(Rinnovabili.it) – Niente trivelle alle isole Tremiti. È questa in sintesi la notizia lanciata ieri da Reuters, che riporta la decisione della compagnia petrolifera irlandese Petroceltic di rinunciare alla ricerca di idrocarburi a due passi dall’arcipelago e dal parco del Gargano. Un’altra vittoria per il movimento No Triv, aiutato nella battaglia contro lo sfruttamento dell’ecosistema marino da un crollo dei prezzi del petrolio e dai continui aggiustamenti alla normativa cui è stato costretto il governo in seguito alla sollevazione popolare.
«Il governo non ha mai avuto intenzione di svendere il nostro mare – ha tentato di giustificarsi il nuovo vice ministro dello Sviluppo Economico, Teresa Bellanova – Ha lavorato su questo argomento con serietà e una grande attenzione al patrimonio ambientale del nostro Paese. Finito di distribuire torti e responsabilità, è il momento che le istituzioni lavorino tutte in questa direzione. Ambiente, sviluppo e lavoro devono poter coesistere».

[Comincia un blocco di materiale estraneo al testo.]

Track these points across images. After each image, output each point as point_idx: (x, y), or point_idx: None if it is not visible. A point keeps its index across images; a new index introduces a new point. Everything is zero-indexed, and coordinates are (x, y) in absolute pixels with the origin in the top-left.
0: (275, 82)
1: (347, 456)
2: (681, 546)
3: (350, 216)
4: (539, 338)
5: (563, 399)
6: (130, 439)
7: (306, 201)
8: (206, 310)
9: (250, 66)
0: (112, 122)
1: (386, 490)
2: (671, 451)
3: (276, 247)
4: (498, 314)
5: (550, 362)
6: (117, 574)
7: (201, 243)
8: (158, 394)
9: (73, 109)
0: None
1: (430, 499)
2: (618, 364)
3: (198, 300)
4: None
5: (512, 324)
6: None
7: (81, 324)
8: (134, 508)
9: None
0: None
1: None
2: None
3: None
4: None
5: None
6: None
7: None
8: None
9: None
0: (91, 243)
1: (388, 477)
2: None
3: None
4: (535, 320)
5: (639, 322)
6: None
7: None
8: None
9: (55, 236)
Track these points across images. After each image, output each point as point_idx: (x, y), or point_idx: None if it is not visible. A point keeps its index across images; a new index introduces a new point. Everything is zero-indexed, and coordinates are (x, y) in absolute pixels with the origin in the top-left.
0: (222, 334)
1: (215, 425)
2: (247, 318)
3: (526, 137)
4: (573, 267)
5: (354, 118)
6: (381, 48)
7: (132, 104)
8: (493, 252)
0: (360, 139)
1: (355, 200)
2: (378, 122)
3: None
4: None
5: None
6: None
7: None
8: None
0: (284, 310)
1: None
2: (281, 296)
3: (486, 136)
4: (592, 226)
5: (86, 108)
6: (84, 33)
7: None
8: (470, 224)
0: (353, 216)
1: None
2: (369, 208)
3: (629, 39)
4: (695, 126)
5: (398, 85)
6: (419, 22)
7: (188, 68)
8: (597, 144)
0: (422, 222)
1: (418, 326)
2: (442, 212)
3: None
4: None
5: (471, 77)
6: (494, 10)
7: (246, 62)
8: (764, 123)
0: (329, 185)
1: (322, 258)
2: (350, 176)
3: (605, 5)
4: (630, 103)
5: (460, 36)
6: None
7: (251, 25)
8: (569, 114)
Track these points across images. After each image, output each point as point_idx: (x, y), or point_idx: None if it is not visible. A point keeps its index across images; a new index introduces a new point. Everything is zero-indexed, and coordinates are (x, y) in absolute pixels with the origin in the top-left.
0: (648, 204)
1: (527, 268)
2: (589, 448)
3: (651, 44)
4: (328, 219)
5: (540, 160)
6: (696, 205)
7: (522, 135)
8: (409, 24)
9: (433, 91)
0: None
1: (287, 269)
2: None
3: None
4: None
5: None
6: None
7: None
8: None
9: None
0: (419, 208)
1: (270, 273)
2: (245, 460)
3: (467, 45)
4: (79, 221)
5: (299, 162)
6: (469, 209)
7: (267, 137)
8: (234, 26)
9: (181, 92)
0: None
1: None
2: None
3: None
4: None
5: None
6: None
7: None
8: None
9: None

Era stato proprio il MiSE a rilasciare il permesso alla compagnia, per una cifra annua inferiore ai 2 mila euro. Nonostante il trattamento di favore, la Petroceltic ha presentato istanza di rinuncia in merito al permesso di ricerca relativo ad un’area che, spiegano dal Coordinamento nazionale No Triv, «interferisce per 400 metri con le aree interdette alle attività petrolifere», un fatto che ne avrebbe decretato una possibile sconfitta nel procedimento aperto presso il Tar del Lazio.
A livello economico, l’azienda è alla canna del gas, falcidiata dai debiti e da un crollo del 90% delle sue azioni nell’ultimo anno. Le incertezze dovute al mutamento del mercato globale, unite alla situazione italiana a seguito del via libera della Consulta al referendum sulle trivelle, hanno persuaso gli irlandesi a fare fagotto.
Ora i movimenti possono tirare un sospiro di sollievo, ma la mobilitazione è destinata a proseguire. Proprio stamattina, infatti, dalle 11 alle 14 va in scena un sit-in davanti a Montecitorio per chiedere al Governo di indire un election day accorpando il referendum No Triv al primo turno delle prossime elezioni amministrative, previste a giugno. La scelta non piace all’esecutivo, perché faciliterebbe il raggiungimento del quorum. Tuttavia, permetterebbe anche un risparmio stimato sui 3-400 milioni di euro. In tempi di sbandierata spending review, sarebbe incoerente dilapidare un simile gruzzoletto.